This is part one of a two part series on ‘Environment Recognition’. Part two will be published in due course.
Here at ITAMS, it’s been interesting to witness the increased interest in the ITAM market and organizations wishing to gain control of software risk.
As more and more software permeates every area of modern business, we’re finding that organizations are no longer willing to sit in the pockets of software publishers and issue blank cheques – they want to gain control of costs and ensure maximum return for their IT spend.
Over the years there have been a number of market forces affecting the key requirements for managing software licensing:
License metrics have also become increasingly more complex, aligning themselves to the compute power, usage or value of the software being used rather than just it’s existence on a device.
There has always been an overlap between the practices of Hardware Asset Management (HAM) and Software Asset Management (SAM). It has never been possible to manage software without a good handle of hardware – but we’re finding the interdependency is becoming even more significant.
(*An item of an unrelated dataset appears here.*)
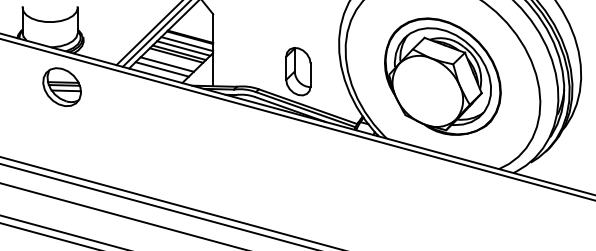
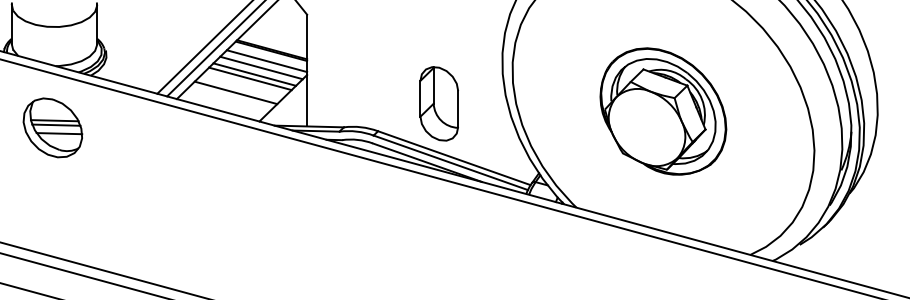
line: (161, 69) -> (227, 100), removed
part: (442, 76) -> (662, 111), size x0.7
part: (61, 86) -> (51, 126), moved

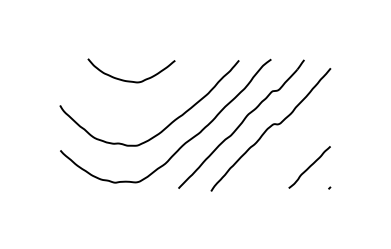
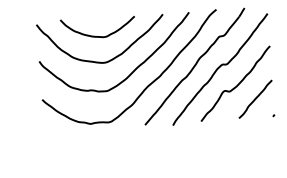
curve: (129, 110) -> (98, 61), added
curve: (289, 148) -> (237, 84), added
These days, to maintain a trusted and credible license position it is no longer the case of recognizing what software is installed (although this is still critical) – we also need to recognize the environment in which the software is used.
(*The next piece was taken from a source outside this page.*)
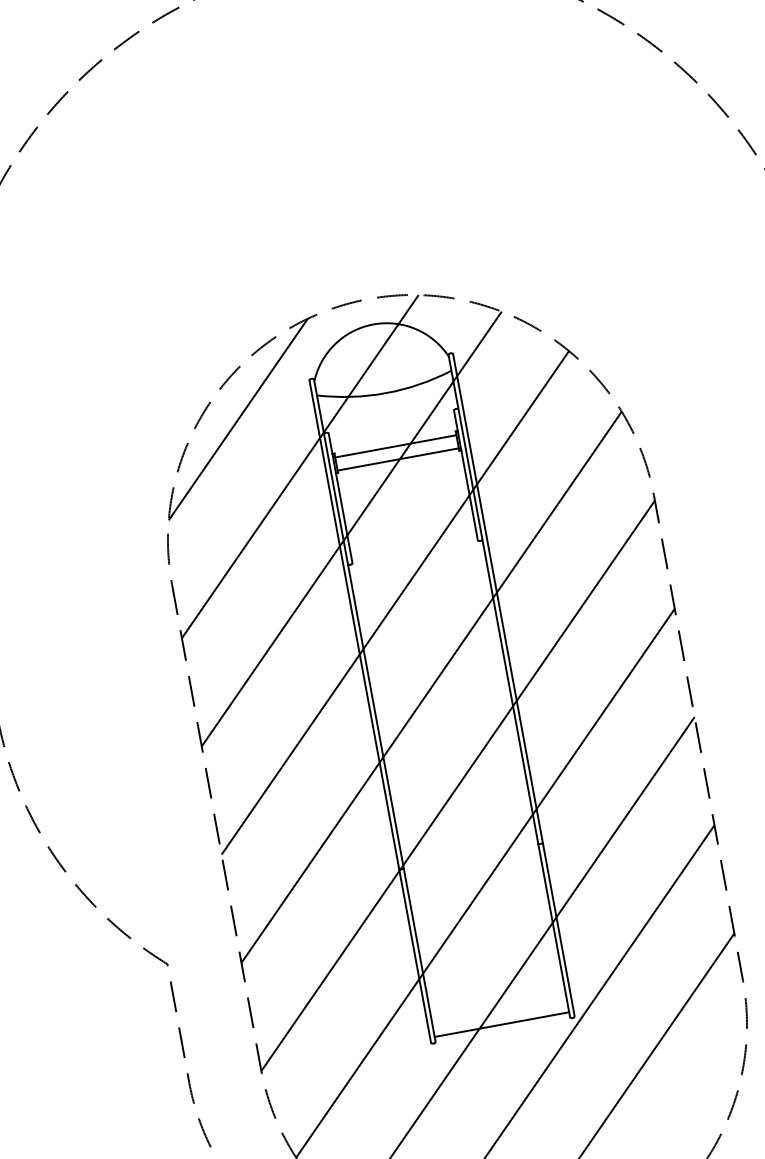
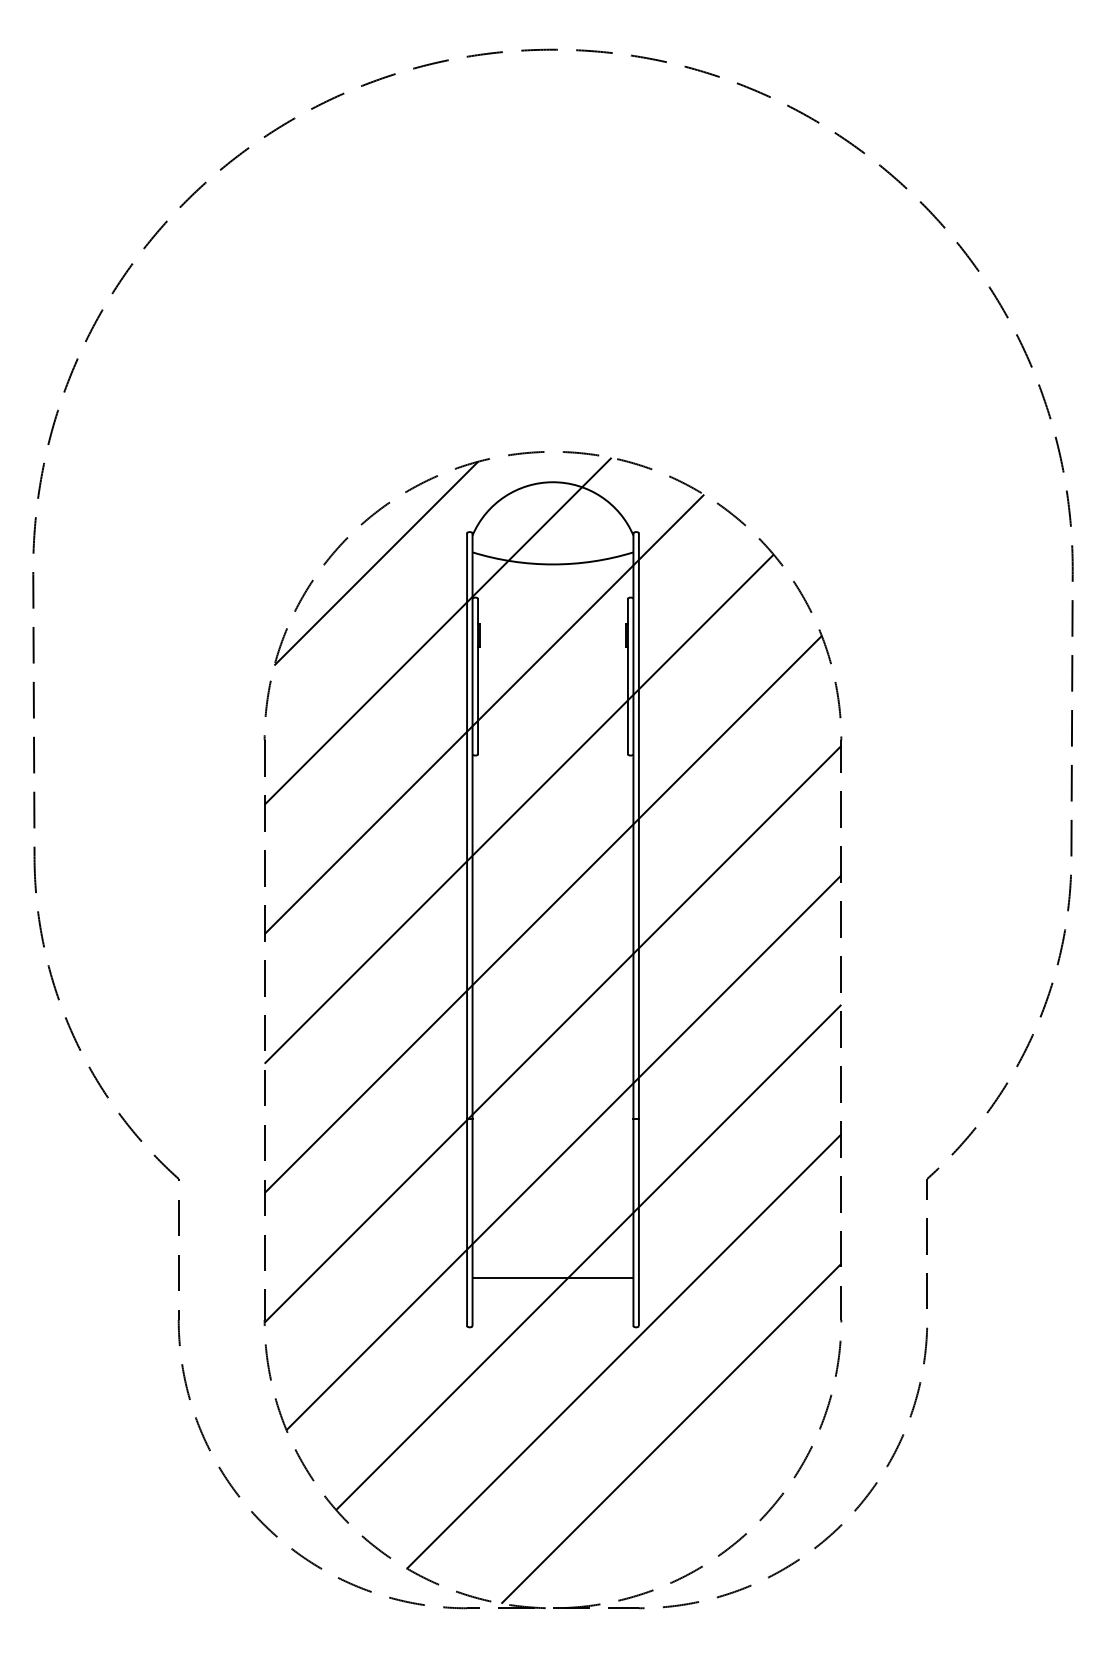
line: (395, 446) -> (552, 628), removed
line: (397, 459) -> (552, 643), removed
line: (501, 1024) -> (552, 1277), moved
If software recognition is the process of translating technical installation data to meaningful product data ready for reconciliation with purchasing; then environment recognition is identifying the key environmental characteristics critical to manage complex licensing types that go beyond installation. Who is using the software, who’s infrastructure does it sit on? What underlying processing power does it use? Or could it use and so on.
Whilst delivering our SAM Managed Services to customers, we’ve found that in order to stay sane amongst this increasing complexity and growing number of data sources, the Software SKU catalogue is key.
We use the SKU catalogue as a central source of truth, a forge in which to mix multiple data sources from multiple tools, financial records, systems management data and configuration data and compare it with entitlement records and product use rights to create a true picture of effective licensing.